▶ [WHAT YOU SHOULD DO]:
In the entries below, filter for the word "Desensitise" and copy every matching line.

▶ [DATA RECORDS]:
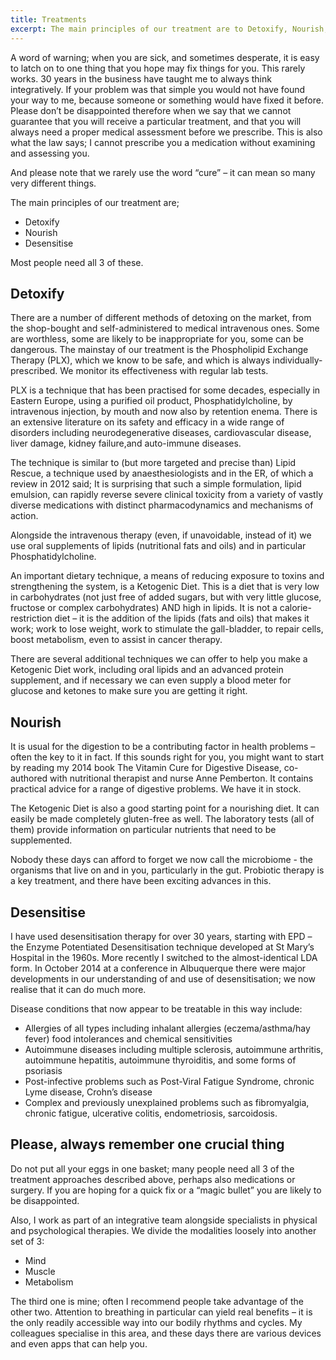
 ```yaml
---
title: Treatments
excerpt: The main principles of our treatment are to Detoxify, Nourish, and Desensitise. Most people need all 3 of these.
---
```


A word of warning; when you are sick, and sometimes desperate, it is easy to latch on to one thing that you hope may fix things for you. This rarely works. 30 years in the business have taught me to always think integratively. If your problem was that simple you would not have found your way to me, because someone or something would have fixed it before. Please don’t be disappointed therefore when we say that we cannot guarantee that you will receive a particular treatment, and that you will always need a proper medical assessment before we prescribe. This is also what the law says; I cannot prescribe you a medication without examining and assessing you.

And please note that we rarely use the word “cure” – it can mean so many very different things.

The main principles of our treatment are;

- Detoxify
- Nourish
- Desensitise

Most people need all 3 of these.


## Detoxify
There are a number of different methods of detoxing on the market, from the shop-bought and self-administered to medical intravenous ones. Some are worthless, some are likely to be inappropriate for you, some can be dangerous. The mainstay of our treatment is the Phospholipid Exchange Therapy (PLX), which we know to be safe, and which is always individually-prescribed. We monitor its effectiveness with regular lab tests.

PLX is a technique that has been practised for some decades, especially in Eastern Europe, using a purified oil product, Phosphatidylcholine, by intravenous injection, by mouth and now also by retention enema. There is an extensive literature on its safety and efficacy in a wide range of disorders including neurodegenerative diseases, cardiovascular disease, liver damage, kidney failure,and auto-immune diseases.

The technique is similar to (but more targeted and precise than) Lipid Rescue, a technique used by anaesthesiologists and in the ER, of which a review in 2012 said;
It is surprising that such a simple formulation, lipid emulsion, can rapidly reverse severe clinical toxicity from a variety of vastly diverse medications with distinct pharmacodynamics and mechanisms of action. 

Alongside the intravenous therapy (even, if unavoidable, instead of it) we use oral supplements of lipids (nutritional fats and oils) and in particular Phosphatidylcholine.

An important dietary technique, a means of reducing exposure to toxins and strengthening the system, is a Ketogenic Diet. This is a diet that is very low in carbohydrates (not just free of added sugars, but with very little glucose, fructose or complex carbohydrates) AND high in lipids. It is not a calorie-restriction diet – it is the addition of the lipids (fats and oils) that makes it work; work to lose weight, work to stimulate the gall-bladder, to repair cells, boost metabolism, even to assist in cancer therapy.

There are several additional techniques we can offer to help you make a Ketogenic Diet work, including oral lipids and an advanced protein supplement, and if necessary we can even supply a blood meter for glucose and ketones to make sure you are getting it right.

## Nourish
It is usual for the digestion to be a contributing factor in health problems – often the key to it in fact. If this sounds right for you, you might want to start by reading my 2014 book The Vitamin Cure for Digestive Disease, co-authored with nutritional therapist and nurse Anne Pemberton. It contains practical advice for a range of digestive problems. We have it in stock.

The Ketogenic Diet is also a good starting point for a nourishing diet. It can easily be made completely gluten-free as well. The laboratory tests (all of them) provide information on particular nutrients that need to be supplemented.

Nobody these days can afford to forget we now call the microbiome - the organisms that live on and in you, particularly in the gut. Probiotic therapy is a key treatment, and there have been exciting advances in this.


## Desensitise
I have used desensitisation therapy for over 30 years, starting with EPD – the Enzyme Potentiated Desensitisation technique developed at St Mary’s Hospital in the 1960s. More recently I switched to the almost-identical LDA form. In October 2014 at a conference in Albuquerque there were major developments in our understanding of and use of desensitisation; we now realise that it can do much more.

Disease conditions that now appear to be treatable in this way include:  

- Allergies of all types including inhalant allergies (eczema/asthma/hay fever) food intolerances and chemical sensitivities
- Autoimmune diseases including multiple sclerosis, autoimmune arthritis, autoimmune hepatitis, autoimmune thyroiditis, and some forms of psoriasis
- Post-infective problems such as Post-Viral Fatigue Syndrome, chronic Lyme disease, Crohn’s disease
- Complex and previously unexplained problems such as fibromyalgia, chronic fatigue, ulcerative colitis, endometriosis, sarcoidosis.



## Please, always remember one crucial thing 
Do not put all your eggs in one basket; many people need all 3 of the treatment approaches described above, perhaps also medications or surgery. If you are hoping for a quick fix or a “magic bullet” you are likely to be disappointed. 

Also, I work as part of an integrative team alongside specialists in physical and psychological therapies. We divide the modalities loosely into another set of 3:

- Mind
- Muscle
- Metabolism

The third one is mine; often I recommend people take advantage of the other two. Attention to breathing in particular can yield real benefits – it is the only readily accessible way into our bodily rhythms and cycles. My colleagues specialise in this area, and these days there are various devices and even apps that can help you.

▶ [RESULT OF THE EXERCISE]:
excerpt: The main principles of our treatment are to Detoxify, Nourish, and Desensitise. Most people need all 3 of these.
- Desensitise
## Desensitise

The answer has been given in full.